Profile Image for Harsha Priolkar.
444 reviews12 followers
January 19, 2018
This book has been on my shelves for so long, I can’t remember anymore what prompted my interest, not in the least because this is a collection of short stories - my least favourite fiction format (other than horror), which I never read. I prefer my fiction long. I prefer a complete story to snippets from life, no matter how well written. And these are well written.

Eileen Chang writes beautifully. Her descriptions and characterisations are on point and often incisive. She explores universal themes of love, jealousy, friendship, selfishness, disappointment, fear amongst others, set against a backdrop of Occupied Shanghai. The war and the occupation however are very much in the background and mentioned only rarely as a cause of rising costs of living and general hardship. Instead Chang concentrates primarily on human relationships and the human psyche that she effectively showcases in every story, whether it’s the lovers in Lust, Caution, a random gathering of villagers in The Waiting Room, family dynamics in Great Felicity or employee-employer interaction in Ah Xiao’s Unhappy Autumn.

Every story is well told although Lust, Caution is my favourite because it focuses on one event from start to finish and so feels complete to me. Even though I enjoyed the writing in the others, I was always left with a feeling of discontent at the end, mostly because I felt like each of them could easily have been a novella in itself! Hence the 2-star rating is more reflective of my own shortcomings as a reader than any issue with Chang’s storytelling.

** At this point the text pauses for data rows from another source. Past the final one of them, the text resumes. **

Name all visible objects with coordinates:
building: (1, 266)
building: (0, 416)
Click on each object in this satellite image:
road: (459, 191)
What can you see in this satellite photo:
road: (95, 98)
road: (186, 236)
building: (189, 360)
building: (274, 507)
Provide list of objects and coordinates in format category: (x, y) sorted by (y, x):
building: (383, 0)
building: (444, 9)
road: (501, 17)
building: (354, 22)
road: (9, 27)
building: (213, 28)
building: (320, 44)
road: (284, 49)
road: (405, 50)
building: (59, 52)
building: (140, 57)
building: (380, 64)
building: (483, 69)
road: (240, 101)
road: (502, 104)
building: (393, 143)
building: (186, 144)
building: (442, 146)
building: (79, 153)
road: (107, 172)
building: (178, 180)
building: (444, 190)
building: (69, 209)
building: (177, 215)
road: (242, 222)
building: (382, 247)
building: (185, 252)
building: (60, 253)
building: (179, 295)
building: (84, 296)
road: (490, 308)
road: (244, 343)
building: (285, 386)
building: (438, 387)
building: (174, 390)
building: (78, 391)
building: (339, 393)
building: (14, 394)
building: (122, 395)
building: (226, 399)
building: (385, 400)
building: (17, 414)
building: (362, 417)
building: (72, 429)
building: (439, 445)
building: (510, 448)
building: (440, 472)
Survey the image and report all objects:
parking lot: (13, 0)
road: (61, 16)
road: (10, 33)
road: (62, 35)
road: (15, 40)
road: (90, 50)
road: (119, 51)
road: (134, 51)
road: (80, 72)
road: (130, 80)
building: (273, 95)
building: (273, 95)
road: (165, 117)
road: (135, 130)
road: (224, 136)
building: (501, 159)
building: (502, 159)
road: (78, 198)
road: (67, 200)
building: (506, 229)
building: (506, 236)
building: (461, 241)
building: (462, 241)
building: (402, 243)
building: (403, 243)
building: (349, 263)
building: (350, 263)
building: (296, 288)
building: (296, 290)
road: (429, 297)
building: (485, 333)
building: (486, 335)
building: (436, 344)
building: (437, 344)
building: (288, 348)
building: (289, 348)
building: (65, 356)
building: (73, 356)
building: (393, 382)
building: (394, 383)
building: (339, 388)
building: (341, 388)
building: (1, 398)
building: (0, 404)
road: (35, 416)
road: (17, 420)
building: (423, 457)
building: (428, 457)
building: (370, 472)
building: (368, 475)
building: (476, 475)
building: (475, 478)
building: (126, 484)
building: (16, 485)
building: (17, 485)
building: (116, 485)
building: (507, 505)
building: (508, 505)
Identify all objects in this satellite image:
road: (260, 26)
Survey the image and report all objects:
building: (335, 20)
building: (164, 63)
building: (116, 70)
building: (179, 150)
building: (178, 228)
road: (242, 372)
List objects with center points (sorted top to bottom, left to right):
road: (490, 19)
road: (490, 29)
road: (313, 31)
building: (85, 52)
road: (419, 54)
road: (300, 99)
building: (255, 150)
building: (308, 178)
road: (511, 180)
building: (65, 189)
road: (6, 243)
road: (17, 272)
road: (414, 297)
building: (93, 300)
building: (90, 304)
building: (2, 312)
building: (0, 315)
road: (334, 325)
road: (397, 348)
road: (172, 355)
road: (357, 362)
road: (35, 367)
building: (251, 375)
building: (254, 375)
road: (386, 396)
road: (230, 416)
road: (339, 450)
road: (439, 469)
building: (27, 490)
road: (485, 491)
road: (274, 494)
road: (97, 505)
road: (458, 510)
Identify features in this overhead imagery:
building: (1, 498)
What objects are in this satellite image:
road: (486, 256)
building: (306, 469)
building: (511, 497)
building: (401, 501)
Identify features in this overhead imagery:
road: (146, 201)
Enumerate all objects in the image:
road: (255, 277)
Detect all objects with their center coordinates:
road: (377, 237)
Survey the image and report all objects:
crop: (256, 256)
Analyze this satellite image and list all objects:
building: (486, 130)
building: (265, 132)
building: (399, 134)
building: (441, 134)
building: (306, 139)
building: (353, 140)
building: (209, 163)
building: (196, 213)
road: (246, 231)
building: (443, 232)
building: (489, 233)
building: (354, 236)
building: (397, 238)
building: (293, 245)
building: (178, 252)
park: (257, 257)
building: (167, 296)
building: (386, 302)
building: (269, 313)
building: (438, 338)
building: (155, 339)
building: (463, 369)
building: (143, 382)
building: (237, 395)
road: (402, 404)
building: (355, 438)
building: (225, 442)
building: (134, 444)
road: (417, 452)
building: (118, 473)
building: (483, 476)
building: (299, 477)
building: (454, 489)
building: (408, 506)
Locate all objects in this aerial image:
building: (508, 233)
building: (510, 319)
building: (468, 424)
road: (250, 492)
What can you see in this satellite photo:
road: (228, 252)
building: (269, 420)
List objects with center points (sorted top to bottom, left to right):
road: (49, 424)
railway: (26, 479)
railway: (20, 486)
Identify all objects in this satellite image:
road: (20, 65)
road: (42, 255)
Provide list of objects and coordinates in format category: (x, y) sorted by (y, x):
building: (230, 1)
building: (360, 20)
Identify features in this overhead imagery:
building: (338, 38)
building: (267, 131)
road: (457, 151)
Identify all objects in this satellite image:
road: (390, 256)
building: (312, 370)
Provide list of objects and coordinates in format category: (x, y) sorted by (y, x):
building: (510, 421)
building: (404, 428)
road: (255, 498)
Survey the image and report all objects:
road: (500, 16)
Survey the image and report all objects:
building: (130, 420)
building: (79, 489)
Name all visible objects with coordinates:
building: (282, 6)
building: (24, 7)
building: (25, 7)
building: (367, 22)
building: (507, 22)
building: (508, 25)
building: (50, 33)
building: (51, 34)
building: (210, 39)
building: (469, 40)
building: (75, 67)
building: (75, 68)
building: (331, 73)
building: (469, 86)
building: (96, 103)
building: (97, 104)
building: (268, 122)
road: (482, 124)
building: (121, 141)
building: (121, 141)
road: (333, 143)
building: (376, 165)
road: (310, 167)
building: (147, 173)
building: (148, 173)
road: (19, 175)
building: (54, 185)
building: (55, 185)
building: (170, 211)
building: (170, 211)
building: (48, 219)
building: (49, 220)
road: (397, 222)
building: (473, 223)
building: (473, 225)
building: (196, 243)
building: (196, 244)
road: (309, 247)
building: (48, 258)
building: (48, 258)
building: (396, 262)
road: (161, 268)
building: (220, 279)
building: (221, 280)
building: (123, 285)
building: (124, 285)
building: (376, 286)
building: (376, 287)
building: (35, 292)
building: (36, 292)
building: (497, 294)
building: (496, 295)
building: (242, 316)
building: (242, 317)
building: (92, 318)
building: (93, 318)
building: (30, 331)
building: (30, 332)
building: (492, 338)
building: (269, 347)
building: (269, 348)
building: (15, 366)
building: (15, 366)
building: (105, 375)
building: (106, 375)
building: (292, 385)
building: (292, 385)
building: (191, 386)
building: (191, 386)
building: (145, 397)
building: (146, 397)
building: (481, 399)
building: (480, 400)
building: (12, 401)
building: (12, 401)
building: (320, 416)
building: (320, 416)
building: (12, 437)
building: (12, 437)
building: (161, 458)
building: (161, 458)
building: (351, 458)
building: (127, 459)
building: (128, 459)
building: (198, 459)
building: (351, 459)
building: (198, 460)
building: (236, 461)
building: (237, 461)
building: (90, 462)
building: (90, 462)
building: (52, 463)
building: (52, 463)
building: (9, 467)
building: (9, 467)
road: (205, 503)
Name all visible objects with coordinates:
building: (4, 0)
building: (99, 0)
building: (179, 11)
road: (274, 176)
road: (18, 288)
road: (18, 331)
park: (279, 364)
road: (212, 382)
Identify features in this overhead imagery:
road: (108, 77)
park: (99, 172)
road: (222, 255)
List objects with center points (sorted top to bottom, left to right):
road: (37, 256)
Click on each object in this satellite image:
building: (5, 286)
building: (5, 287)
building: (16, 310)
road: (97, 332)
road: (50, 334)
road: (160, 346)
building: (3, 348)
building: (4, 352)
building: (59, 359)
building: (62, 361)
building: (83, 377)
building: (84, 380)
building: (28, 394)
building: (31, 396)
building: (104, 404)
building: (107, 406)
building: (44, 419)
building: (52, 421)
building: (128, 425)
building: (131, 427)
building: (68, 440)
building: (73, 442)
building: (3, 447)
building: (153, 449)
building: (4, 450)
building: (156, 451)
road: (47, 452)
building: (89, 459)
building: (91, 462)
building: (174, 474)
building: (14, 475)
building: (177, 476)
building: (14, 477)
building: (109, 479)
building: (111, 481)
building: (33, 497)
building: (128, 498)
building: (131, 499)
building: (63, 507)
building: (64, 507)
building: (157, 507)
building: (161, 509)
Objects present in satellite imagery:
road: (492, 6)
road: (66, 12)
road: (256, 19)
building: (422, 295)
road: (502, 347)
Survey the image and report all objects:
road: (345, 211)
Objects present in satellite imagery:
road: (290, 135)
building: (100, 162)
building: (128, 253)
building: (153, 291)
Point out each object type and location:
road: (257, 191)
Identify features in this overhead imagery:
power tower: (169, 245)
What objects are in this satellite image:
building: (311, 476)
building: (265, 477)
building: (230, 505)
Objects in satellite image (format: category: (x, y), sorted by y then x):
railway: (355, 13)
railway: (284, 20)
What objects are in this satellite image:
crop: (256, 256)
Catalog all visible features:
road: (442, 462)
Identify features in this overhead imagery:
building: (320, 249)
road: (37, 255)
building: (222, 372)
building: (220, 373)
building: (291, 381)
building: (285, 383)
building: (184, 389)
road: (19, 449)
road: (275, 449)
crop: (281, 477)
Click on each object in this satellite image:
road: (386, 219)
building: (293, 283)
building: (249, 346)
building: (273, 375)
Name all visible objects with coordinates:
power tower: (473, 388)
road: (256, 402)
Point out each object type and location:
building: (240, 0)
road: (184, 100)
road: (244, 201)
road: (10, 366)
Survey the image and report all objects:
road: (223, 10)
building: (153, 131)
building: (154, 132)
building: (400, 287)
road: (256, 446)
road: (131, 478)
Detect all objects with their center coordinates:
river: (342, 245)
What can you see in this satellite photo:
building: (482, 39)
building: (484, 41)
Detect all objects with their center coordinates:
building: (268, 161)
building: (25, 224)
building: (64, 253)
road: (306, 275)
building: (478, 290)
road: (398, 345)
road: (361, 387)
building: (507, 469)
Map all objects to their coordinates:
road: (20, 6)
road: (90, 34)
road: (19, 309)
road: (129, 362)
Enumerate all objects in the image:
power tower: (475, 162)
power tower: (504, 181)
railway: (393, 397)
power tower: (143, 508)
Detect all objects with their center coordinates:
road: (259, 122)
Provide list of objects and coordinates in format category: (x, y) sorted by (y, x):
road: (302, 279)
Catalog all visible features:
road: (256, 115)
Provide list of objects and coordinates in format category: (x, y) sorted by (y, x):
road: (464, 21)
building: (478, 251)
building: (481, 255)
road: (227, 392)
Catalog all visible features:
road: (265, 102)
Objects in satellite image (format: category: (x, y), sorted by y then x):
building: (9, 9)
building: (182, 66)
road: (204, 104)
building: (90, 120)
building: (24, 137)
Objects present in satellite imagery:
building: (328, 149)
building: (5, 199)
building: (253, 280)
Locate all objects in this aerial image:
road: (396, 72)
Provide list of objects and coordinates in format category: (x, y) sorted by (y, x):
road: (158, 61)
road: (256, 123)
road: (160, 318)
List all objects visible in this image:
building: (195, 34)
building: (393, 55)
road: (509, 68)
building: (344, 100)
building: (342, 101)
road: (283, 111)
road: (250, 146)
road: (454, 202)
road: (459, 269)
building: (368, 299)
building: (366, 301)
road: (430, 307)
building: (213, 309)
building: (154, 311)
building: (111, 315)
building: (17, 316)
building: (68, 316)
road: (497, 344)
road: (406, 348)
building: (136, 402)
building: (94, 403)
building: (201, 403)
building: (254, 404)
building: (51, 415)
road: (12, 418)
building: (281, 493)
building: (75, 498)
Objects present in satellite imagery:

I think readers who enjoy the short story format will enjoy this collection and do it far more justice that I did.
Profile Image for Tats.
302 reviews11 followers
December 4, 2018
This is a collection of short stories, all set in Second World War Shanghai. They are not complete stories as in where you follow characters through a problem and there is a solution in the end. These five stories give merely glimpses into the lives and burden of people in various ranks of society, showing what and - more importantly - how they are dealing with life during war. It is as if you were to just look in on various people's lives for just a few minutes and then move on.
What I found interesting is the way war is hardly ever mentioned. There are no bombs, no talk about what is happening on the front, advances of the enemy etc. The focus of the stories is solely on painting a thoroughly grey dull image of life as a citizen in a city, not itself at war, yet suffering from its consequences.
Frankly, given the title, I had expected something a little more upbeat along the lines of "love can overcome everything"-ish. However, the book rather shows a very - what I assume to be - realistic view of life during the glum times of war.